Monetary Policy Committee meeting, Bank of England 24/6/2021
Monetary Policy Committee meeting, Bank of England. 24th June 2021
No interest rate rises yet and asset purchases continue.
The Bank of England’s Monetary Policy Committee voted unanimously to keep interest rates at 0.1%, but once again, there was one dissenting voice in the vote to continue with its existing programme of UK government bond purchases, financed by the issuance of central bank reserves. The statement following the MPC meeting acknowledged that inflation had risen above the Band of England’s 2% target for the first time since the start of the coronavirus pandemic. Thanks to the rise in energy prices and the likelihood of demand outstripping supply for a while, the MPC admitted that inflation could rise as high as 3% later in the year, but in common with central banks in some other developed countries, it expected this spike to be a short-lived affair and that the current recovery would slow after a few months, bringing inflation down to a figure closer to the target.

Page images and extracted text

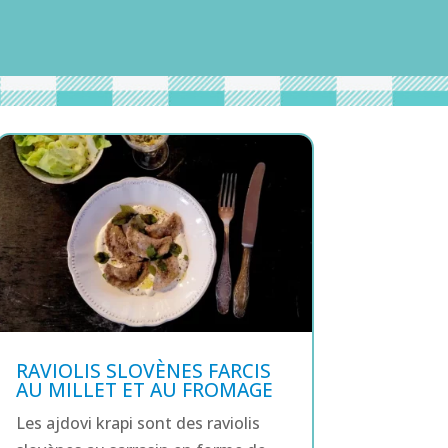
RAVIOLIS SLOVÈNES FARCIS
AU MILLET ET AU FROMAGE
Les ajdovi krapi sont des raviolis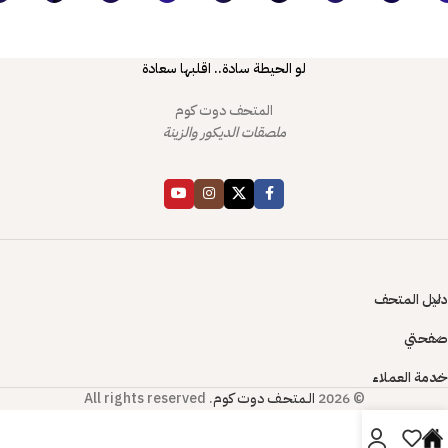
لو الحيطة سادة.. اقلبها سعادة
المتحف دوت كوم
ملصقات الديكور والزينة
دليل المتحف
صفحتي
خدمة العملاء
© 2026
الـمتحـف دوت كوم
. All rights reserved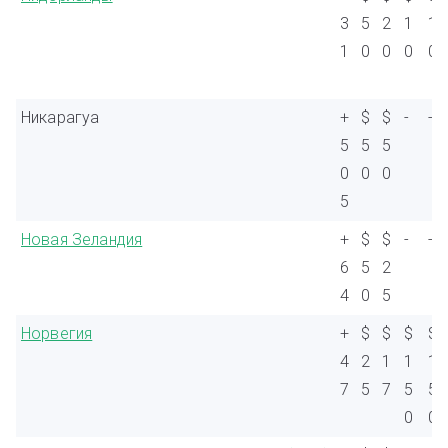
3
5
2
1
1
1
0
0
0
0
Никарагуа
+
$
$
-
-
5
5
5
0
0
0
5
Новая Зеландия
+
$
$
-
-
6
5
2
4
0
5
Норвегия
+
$
$
$
$
4
2
1
1
1
7
5
7
5
5
0
0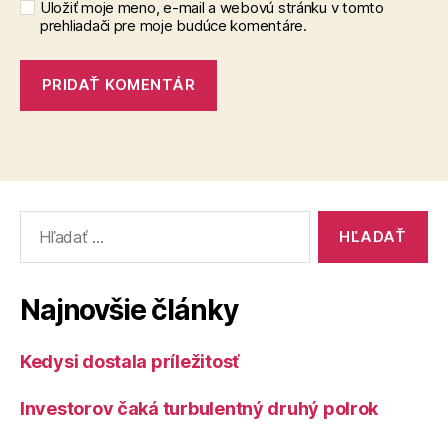
Uložiť moje meno, e-mail a webovú stránku v tomto
prehliadači pre moje budúce komentáre.
Vyhľadať:
Najnovšie články
Kedysi dostala príležitosť
Investorov čaká turbulentný druhý polrok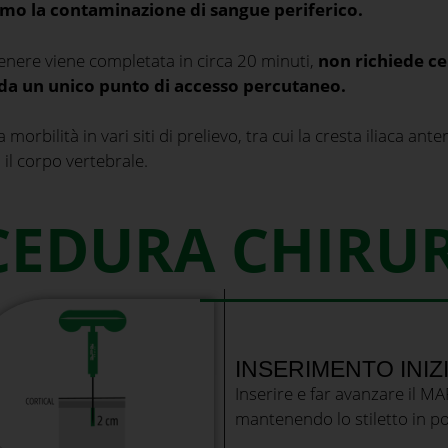
imo la contaminazione di sangue periferico.
genere viene completata in circa 20 minuti,
non richiede ce
i da un unico punto di accesso percutaneo.
rbilità in vari siti di prelievo, tra cui la cresta iliaca anter
 il corpo vertebrale.
EDURA CHIRU
INSERIMENTO INIZ
Inserire e far avanzare il 
mantenendo lo stiletto in po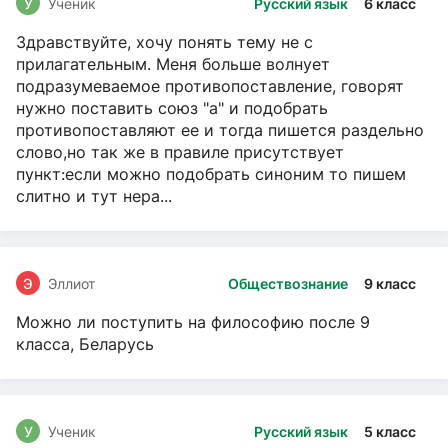
У
Ученик
Русский язык
6 класс
Здравствуйте, хочу понять тему не с
прилагательным. Меня больше волнует
подразумеваемое противопоставление, говорят
нужно поставить союз "а" и подобрать
противопоставляют ее и тогда пишется раздельно
слово,но так же в правиле присутствует
пункт:если можно подобрать синоним то пишем
слитно и тут нера...
Э
Эллиот
Обществознание
9 класс
Можно ли поступить на философию после 9
класса, Беларусь
У
Ученик
Русский язык
5 класс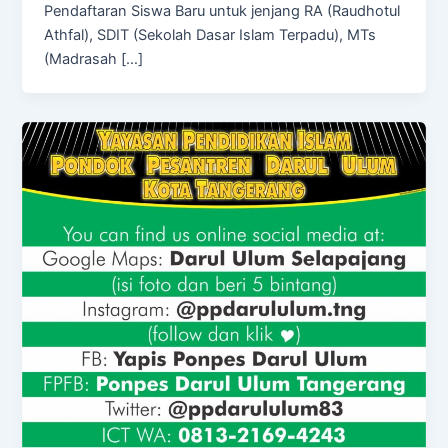
Pendaftaran Siswa Baru untuk jenjang RA (Raudhotul
Athfal), SDIT (Sekolah Dasar Islam Terpadu), MTs
(Madrasah […]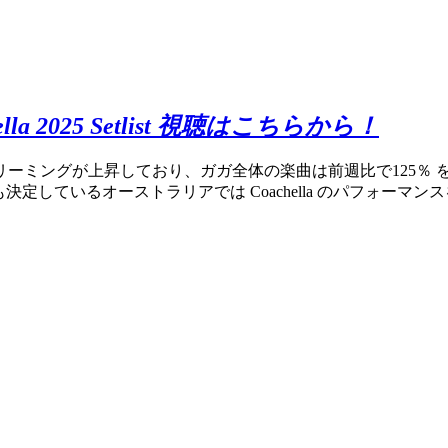
ella 2025 Setlist 視聴はこちらから！
リーミングが上昇しており、ガガ全体の楽曲は前週比で125％
、ツアーも決定しているオーストラリアでは Coachella のパフォー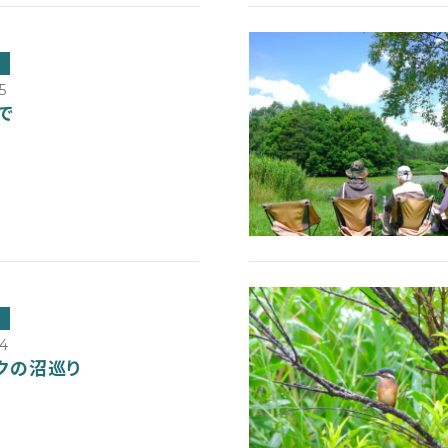
5
で
04
クの沼巡り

> EXPLORE THE MATERIAL:
a: List every percentage figure that appears in the report on the Bank of England's Monetary Policy Committee meeting, giving what each one refers to.
b: Carry on the report on the Bank of England's Monetary Policy Committee meeting from its last sentence.

> SOLVED PROBLEMS:
a:
- 0.1%: the interest rate, which the Monetary Policy Committee voted unanimously to keep
- 2%: the Bank of England's inflation target
- 3%: how high the MPC admitted inflation could rise later in the year

b:
It is not only monetarists who believe that the Bank should already be starting to tighten monetary policy. Roger Bootle suggested in the Daily Telegraph last week that interest rates should rise stepwise, starting with an increase to 0.75% adding “The time to start such a move is now”. Ambrose Crofton an analyst with JP Morgan wrote “Our own view is that inflation will continue to rise well above the Bank of England’s target in the coming months and that not all of this will prove transitory." Andy Haldane, the outgoing chief economist at the Bank of England who was the dissenting voice in the MPC’s vote, went further, claiming that “It is hard to find very much, whether it is goods or assets, that is not going up right now,” adding that high inflation will force the Bank of England to raise base rates or slash back the asset purchases, “which would take the legs out of the recovery.” He also pointed out that the reopening of the economy will lead to a surge in consumer spending as people seek to spend their excess cash balances.
The money figures support these inflation hawks. In the three months to April, UK M4x rose at an annualised rate of 6.4%. A slowing in the rate of asset purchases has brought this figure down to its lowest level this year, but this is still too high for comfort. In normal circumstances, trend growth in an economy such as the UK is best achieved by broad money growth in the region of 5%. The Institute of International Monetary Research therefore concurs with the opinions expressed above that inflation is likely to be much less transitory than the Bank of England seems to expect and that there is no justification for continuing with the asset purchase programme.